The objections to instruction one, are that it contains nothing on the subject of ratification of Wilkoshesky’s agency; that it specifies $700 as the amount of policy, and that it is misleading in telling the jury that unless Wilkoshesky had authority to bind the defendant at the time of *232the agreement, plaintiff could not recover. The declaration avers that Wilkoshesky was the appellee’s authorized agent at the time of the alleged agreement; the instruction properly is that it was incumbent on appellant to prove that allegation. There is no evidence of ratification by the appellee corporation ; but if it be conceded that there was such evidence, the effect of the instruction would not be, as counsel assumes, to exclude such evidence from the jury, because the ratification of an act is not only equivalent to. authority prior to the performance of. the act, but is evidence of such authority. The reference to the policy by the words, “agreed to renew the $700 policy,” is merely descriptive of the policy and corresponds with appellant’s declaration. The specific objection to the mention of a $700 policy is that the jury might understand that the damages were limited to that amount, whereas there was evidence tending to prove that the loss exceeded that sum, but appellant’s counsel, in his address to the jury, expressly asked for a verdict for $700.

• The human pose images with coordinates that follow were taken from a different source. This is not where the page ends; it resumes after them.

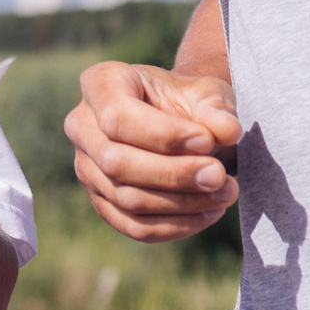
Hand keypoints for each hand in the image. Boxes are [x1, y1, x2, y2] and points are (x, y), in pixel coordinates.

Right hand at [65, 62, 242, 240]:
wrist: (185, 125)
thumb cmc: (191, 102)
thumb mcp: (208, 94)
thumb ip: (217, 109)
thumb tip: (227, 131)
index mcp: (100, 84)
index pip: (118, 117)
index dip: (163, 135)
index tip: (207, 141)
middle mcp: (82, 126)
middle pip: (116, 162)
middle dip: (174, 174)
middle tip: (219, 175)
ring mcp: (86, 168)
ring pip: (127, 199)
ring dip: (181, 203)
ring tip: (225, 193)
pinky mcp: (101, 202)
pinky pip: (133, 226)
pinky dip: (175, 225)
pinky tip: (209, 212)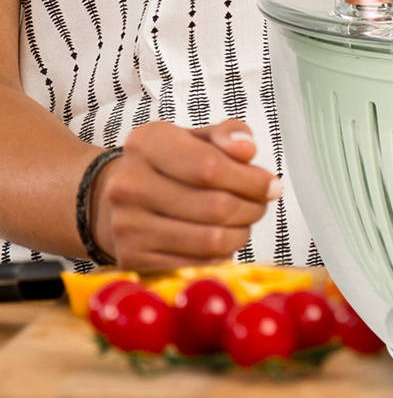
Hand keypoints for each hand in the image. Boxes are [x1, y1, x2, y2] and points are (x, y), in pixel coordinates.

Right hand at [89, 119, 281, 268]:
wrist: (116, 200)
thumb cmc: (169, 165)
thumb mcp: (196, 137)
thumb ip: (228, 133)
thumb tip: (247, 148)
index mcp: (146, 142)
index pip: (210, 166)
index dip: (251, 179)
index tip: (272, 185)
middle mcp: (129, 184)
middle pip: (215, 206)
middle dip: (251, 208)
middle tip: (261, 204)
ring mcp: (126, 225)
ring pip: (209, 239)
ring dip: (241, 233)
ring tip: (244, 221)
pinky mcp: (131, 259)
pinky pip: (195, 264)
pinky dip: (220, 255)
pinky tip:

We perceive no sound objection to the second instruction. The third instruction is criticised as misleading. The first part of the instruction evidently means that appellant could not directly attack the veracity of a witness called by himself, while the last clause of the instruction is to the effect that appellant might show the actual facts by any other witness, and so would not be bound by the testimony of the former witness. The instruction might have been worded with more technical accuracy, but we can not say that the jury might have been misled by it, or that the giving of it is reversible error. The fourth instruction states the law. The bond referred to in the fifth instruction is not set out in the abstract, nor is there any abstract of it. Therefore we can not pass on the objection to the instruction. ' Counsel for appellant, in his argument to the jury, stated in substance that Wilkoshesky would be liable to appellee on his $5,000 bond for any neglect, in case a verdict should be rendered against appellee. It not appearing from the abstract what the conditions of the bond are, we can not tell what *233Wilkoshesky’s liability would be in the event of a verdict against appellee, and it must be presumed that the trial judge who saw the bond and its conditions, and whose province it was to construe it, correctly construed it, and that it did not impose any liability on Wilkosheslcy in the contingency of a verdict against appellee.

We are of opinion from the evidence that if a new trial were ordered the verdict would be the same. The judgment will be affirmed.